Quantcast

Pomonok fire kills mother of 2

Pomonok fire kills mother of 2
By Anna Gustafson

A Kew Gardens Hills mother of two who had filed a $20 million sexual harassment suit against a construction company where she worked died Sunday after a fire ripped through her apartment, police and neighbors said.

Bianca Kuros, 44, died in the blaze at her fifth-floor apartment in the Pomonok Houses near the intersection of 71st Avenue and Parsons Boulevard, according to police. The fire, which began a little after 3 a.m. Sunday, also sent Kuros’ 16-year-old daughter, Olivia, to Jacobi Medical Center in the Bronx and two Polish immigrants, Adam Balik, 52, and Jinosv Guczkowsyki, 50, to Flushing Hospital in critical condition, police and neighbors said.

“Bianca, I can’t believe it,” said her neighbor and friend Eileen Ramos. “She didn’t deserve that. She had two daughters, and she took care of her deaf-mute parents in Brooklyn.”

Kuros, a Polish immigrant who had lived in the Pomonok Houses for about a decade, was slated to appear in federal court in Manhattan Monday for a hearing on the $20 million lawsuit she filed this summer against JPMorgan Chase and her employer, Total Safety Consulting, according to court documents.

Kuros, who used her maiden name of Wisniewski to file the lawsuit in State Supreme Court in Manhattan, alleged that she was subjected to harassment while working as a construction safety coordinator at JPMorgan’s construction site on Park Avenue in 2007.

When Kuros complained men had made lewd comments to her and groped her, she was replaced by a man, she alleged in the suit.

Kuros’ lawyer, Manhattan-based Steven Wittels said the lawsuit would continue despite her death.

“It’s a terrible tragedy,” Wittels said. “She was really a good worker and thought of very highly. She worked very hard to get into her position.”

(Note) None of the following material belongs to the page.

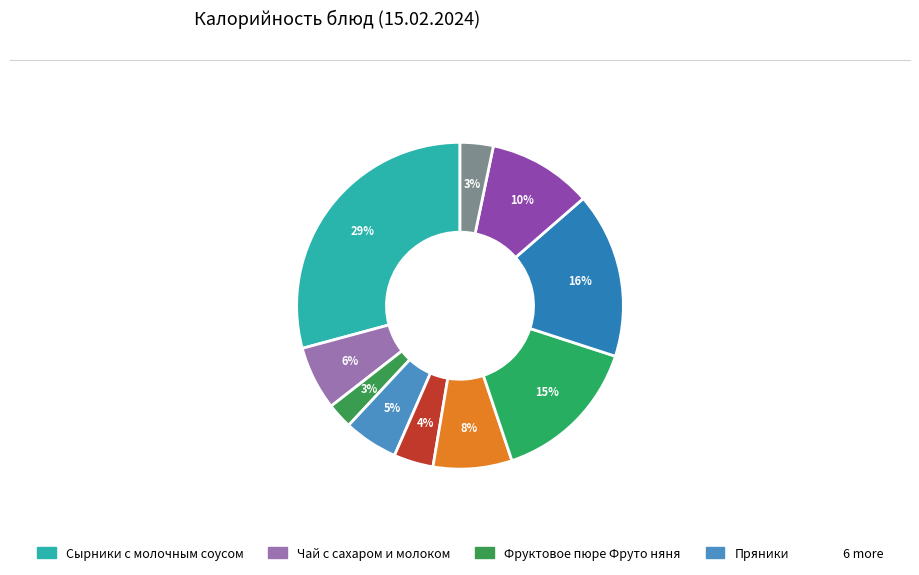

How many segments does this pie chart have?

10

More than 100 firefighters battled the fire, which originated in Kuros’ living room, fire officials said. Chief Fire Marshal Robert Byrnes said to reporters Monday that the fire was an accident. He added damaged electrical wires had been found where the fire originated.

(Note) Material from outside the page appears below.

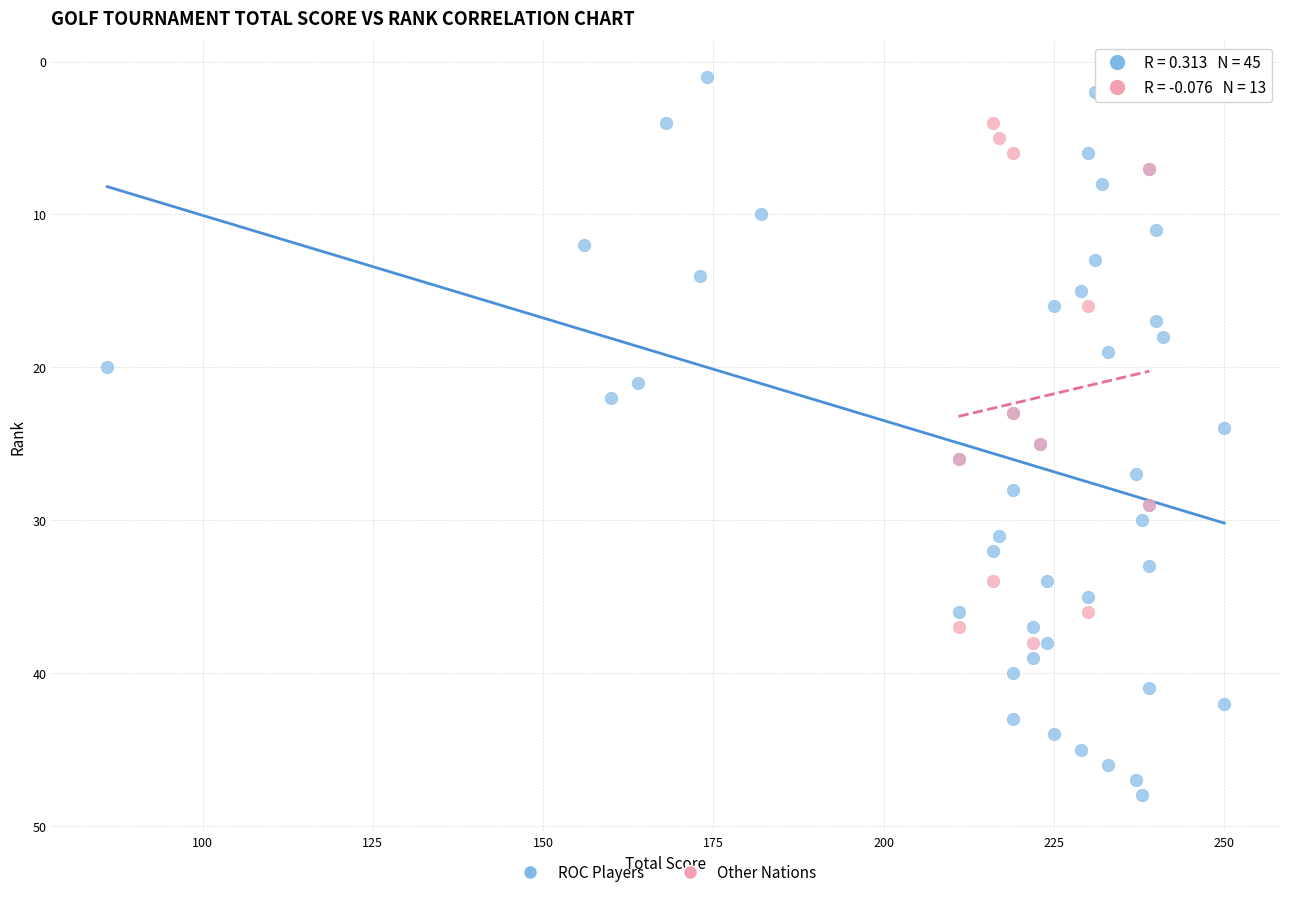

Which series has the widest spread of Y values?

ROC Players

Ramos, who lived one floor beneath Kuros, said she woke up at 3 a.m. and “saw all the lights from the fire trucks.

“I said, ‘Oh, my God,’” Ramos said. “I heard all the smashing of the windows. I went into the hallway and saw the firemen with the hoses, and they told me to get back into my apartment.”

Kuros lived in the apartment with her two daughters, Olivia and Nicole, 18, who was not home at the time of the fire.

“It was a really, really nice relationship she had with her daughters,” Ramos said.

Kuros was a widow whose husband had died five years ago, Ramos said. Along with her two children, she helped to take care of her deaf parents in Brooklyn and knew sign language.

Ramos did not say whether or not she thought the fire was suspicious, but did say Kuros had been receiving threatening phone calls about the lawsuit.